TEXTO DE ORIGEM:
○ ○ ○ ○

Por WAGNER ROMÃO*
Sobre a revogação do título de “doutor honoris causa”, concedido pela Unicamp a Jarbas Passarinho em 1973
Na próxima terça-feira, 28 de setembro, o Conselho Universitário da Unicamp terá a chance de reparar uma decisão contrária à formação científica e cidadã que nossa Universidade tem a missão de transmitir a nossas e nossos estudantes e à sociedade.
Em 1973, no período mais violento da ditadura militar, a Unicamp concedeu ao então ministro da Educação, o coronel Jarbas Passarinho, o título de Doutor Honoris Causa.
O Estatuto da Unicamp, no capítulo “Dignidades Universitárias” prevê que sejam agraciadas com esse título “pessoas que tenham contribuído, de maneira notável, para o progresso das ciências, das letras ou das artes” e, ainda, “aos que tenham beneficiado, de forma excepcional, a humanidade ou tenham prestado relevantes serviços à Universidade”.

○ ○ ○ ○

DADOS REGISTRADOS:
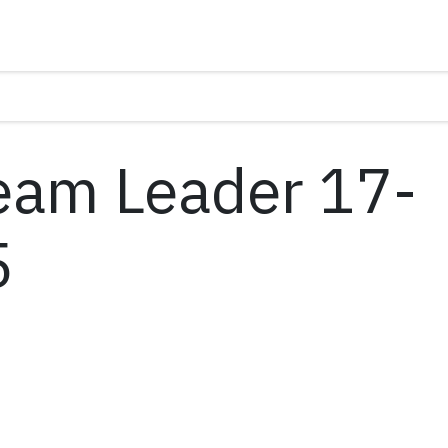
am Leader 17-
5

○ ○ ○ ○

COMPLETE O SEGUINTE:
1. Responda com base no texto sobre o título concedido a Jarbas Passarinho:
(a) Em que dia o Conselho Universitário da Unicamp teria a chance de reparar a decisão?
(b) Que cargo Jarbas Passarinho ocupava quando recebeu o título da Unicamp?
(c) Em que capítulo do Estatuto da Unicamp está prevista a concessão desse título?
2. Escreva a continuação do texto sobre a revogação do título dado a Jarbas Passarinho, começando logo após a última frase.
O material não é necessário para fazer as tarefas.

RESPOSTAS DOS EXERCÍCIOS:
1.
(a) Na terça-feira, 28 de setembro.
(b) Ele era ministro da Educação.
(c) No capítulo "Dignidades Universitárias".

2.
Além do coronel Passarinho, a Unicamp já agraciou com o Doutor Honoris Causa homens como os físicos Gleb Wataghin e Cesar Lattes, o professor Antonio Cândido de Mello e Souza, os escritores Mário Quintana e Ernesto Sábato, o político André Franco Montoro, o arquiteto Oscar Niemeyer, os bispos Dom Paulo Evaristo Arns e Dom Pedro Casaldáliga, o químico Otto Gottlieb, o médico Willy Jean Malaisse, o engenheiro Cristiano Amon, o marechal-do-ar Casimiro Montenegro Filho.
Apenas no mês passado, a demógrafa Elza Berquó se tornou a primeira mulher a receber o título, o que também deve nos causar revolta, tantas são as cientistas, artistas e literatas dignas deste título em nosso país e fora dele.
Todas essas pessoas são lembradas por sua dedicação às ciências, às artes, à universidade e à humanidade de modo mais geral. Não é o caso do coronel Passarinho.
Passarinho é lembrado por ter sido um dos artífices do Ato Institucional número 5, o “golpe dentro do golpe”, que escancarou o autoritarismo e a perseguição aos opositores da ditadura militar. Professores, técnicos-administrativos e estudantes foram perseguidos, aposentados compulsoriamente, exilados, torturados, assassinados. A universidade brasileira foi um dos principais alvos do AI-5.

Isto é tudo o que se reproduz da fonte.